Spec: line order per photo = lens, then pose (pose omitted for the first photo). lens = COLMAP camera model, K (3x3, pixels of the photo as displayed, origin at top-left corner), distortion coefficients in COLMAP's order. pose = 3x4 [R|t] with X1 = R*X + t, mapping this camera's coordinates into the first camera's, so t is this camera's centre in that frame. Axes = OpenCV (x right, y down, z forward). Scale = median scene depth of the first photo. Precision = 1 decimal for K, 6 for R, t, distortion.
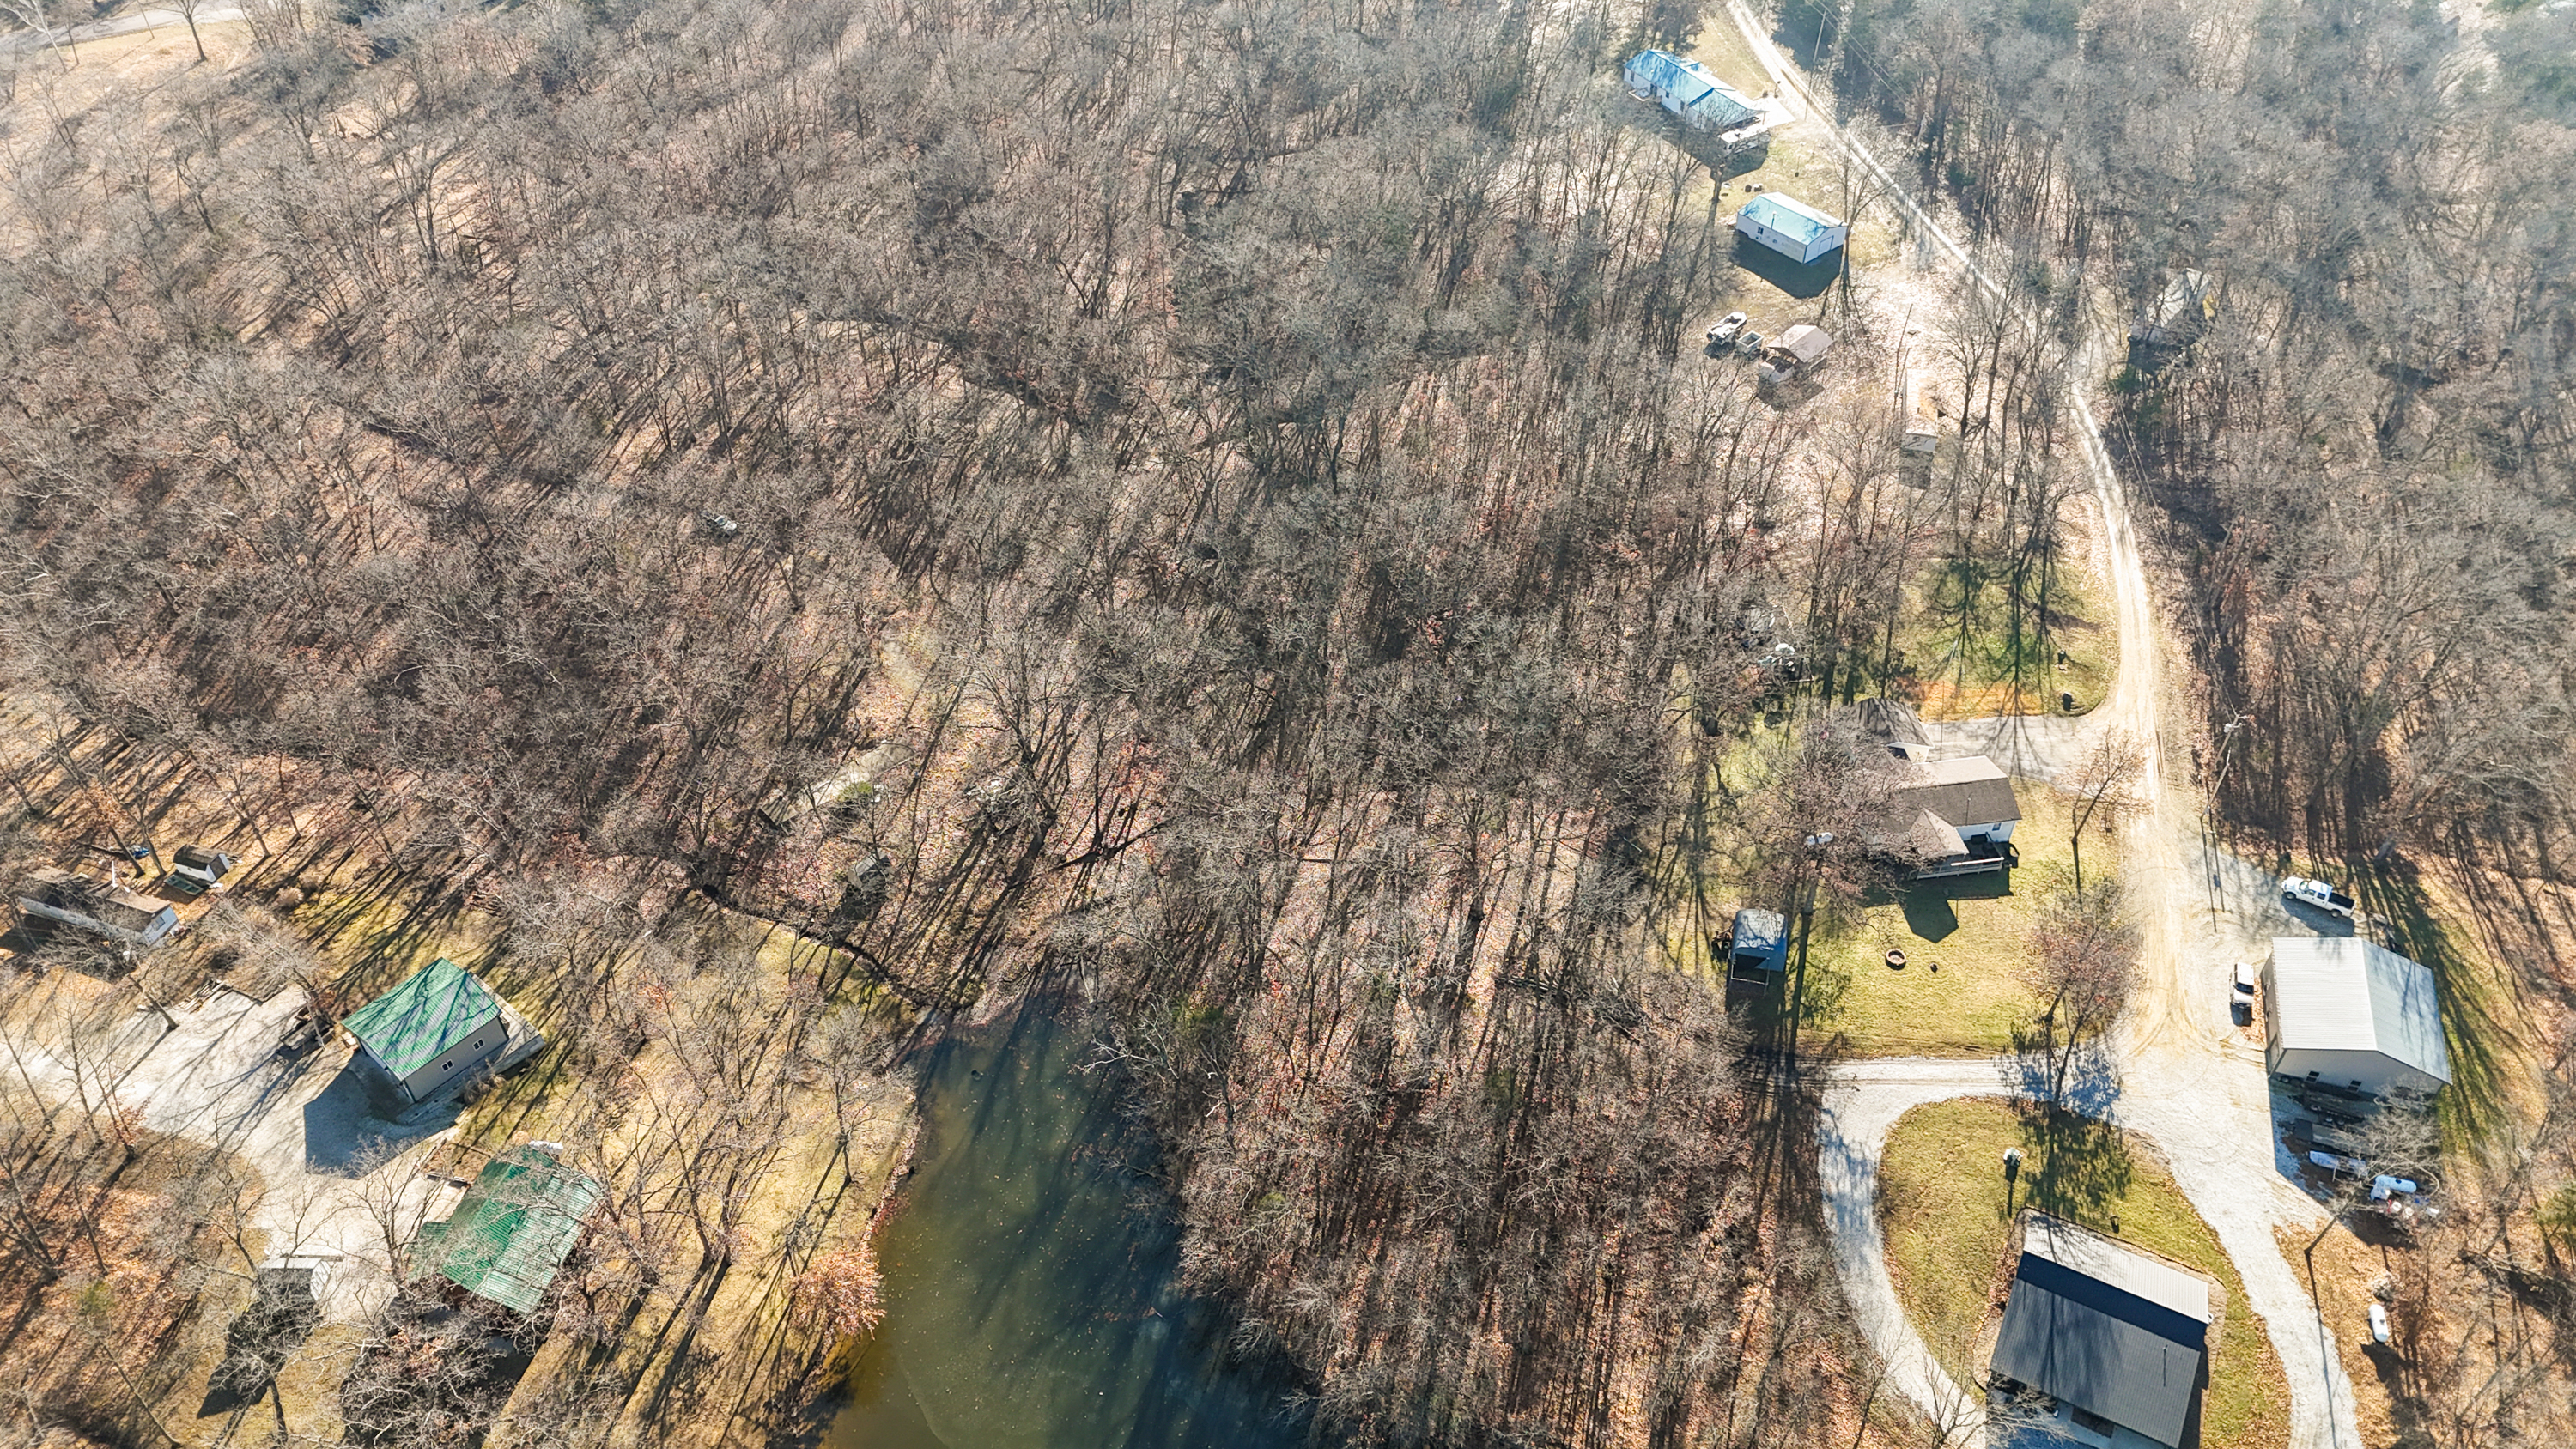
lens RADIAL K [[1877.8, 0, 1288.0], [0, 1877.8, 724.5], [0, 0, 1]] dist [0.029522, -0.002771]
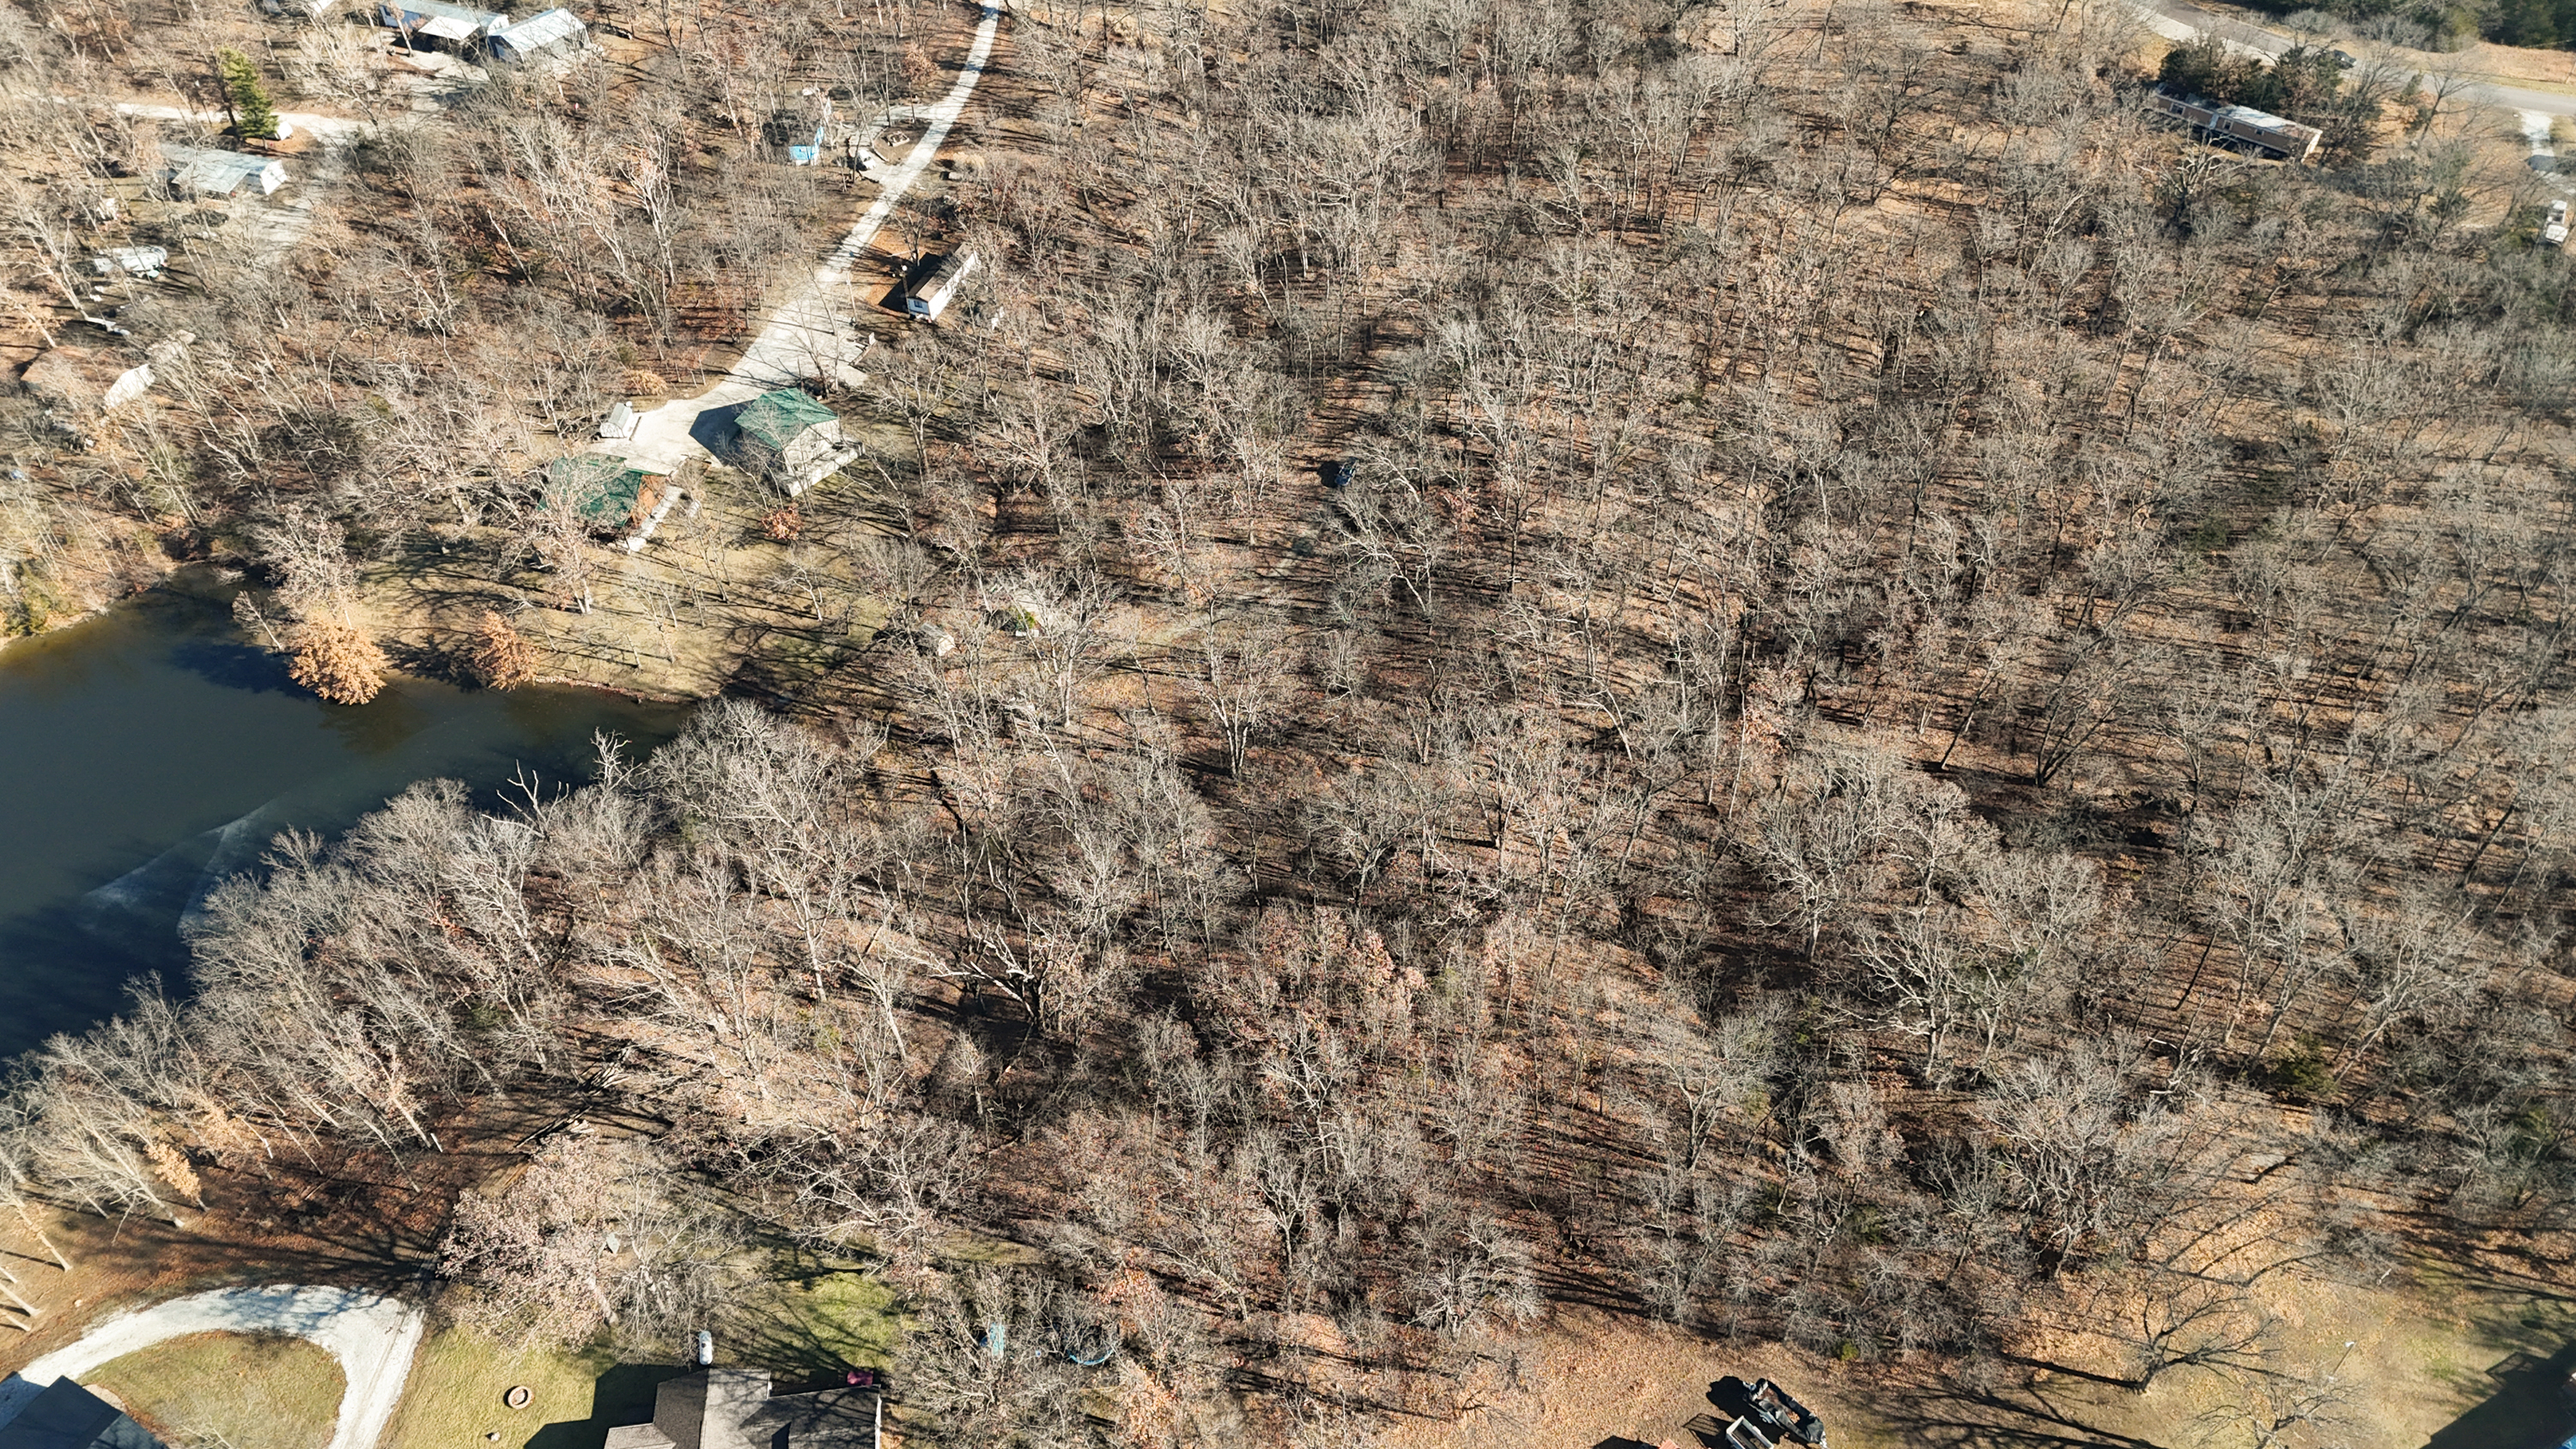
lens RADIAL K [[1877.8, 0, 1288.0], [0, 1877.8, 724.5], [0, 0, 1]] dist [0.029522, -0.002771]
pose [[-0.035051, 0.715381, -0.697855, 0.757259], [-0.673148, 0.499224, 0.545571, -0.825277], [0.738677, 0.488882, 0.464058, 0.747744]]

● **WORK REQUEST**: Put each line of the data above into a JSON list of strings, one string per line, with blank lines dropped. Leave the pictures out.

● **ANSWER SPACE**:
[
  "Spec: line order per photo = lens, then pose (pose omitted for the first photo). lens = COLMAP camera model, K (3x3, pixels of the photo as displayed, origin at top-left corner), distortion coefficients in COLMAP's order. pose = 3x4 [R|t] with X1 = R*X + t, mapping this camera's coordinates into the first camera's, so t is this camera's centre in that frame. Axes = OpenCV (x right, y down, z forward). Scale = median scene depth of the first photo. Precision = 1 decimal for K, 6 for R, t, distortion.",
  "lens RADIAL K [[1877.8, 0, 1288.0], [0, 1877.8, 724.5], [0, 0, 1]] dist [0.029522, -0.002771]",
  "lens RADIAL K [[1877.8, 0, 1288.0], [0, 1877.8, 724.5], [0, 0, 1]] dist [0.029522, -0.002771]",
  "pose [[-0.035051, 0.715381, -0.697855, 0.757259], [-0.673148, 0.499224, 0.545571, -0.825277], [0.738677, 0.488882, 0.464058, 0.747744]]"
]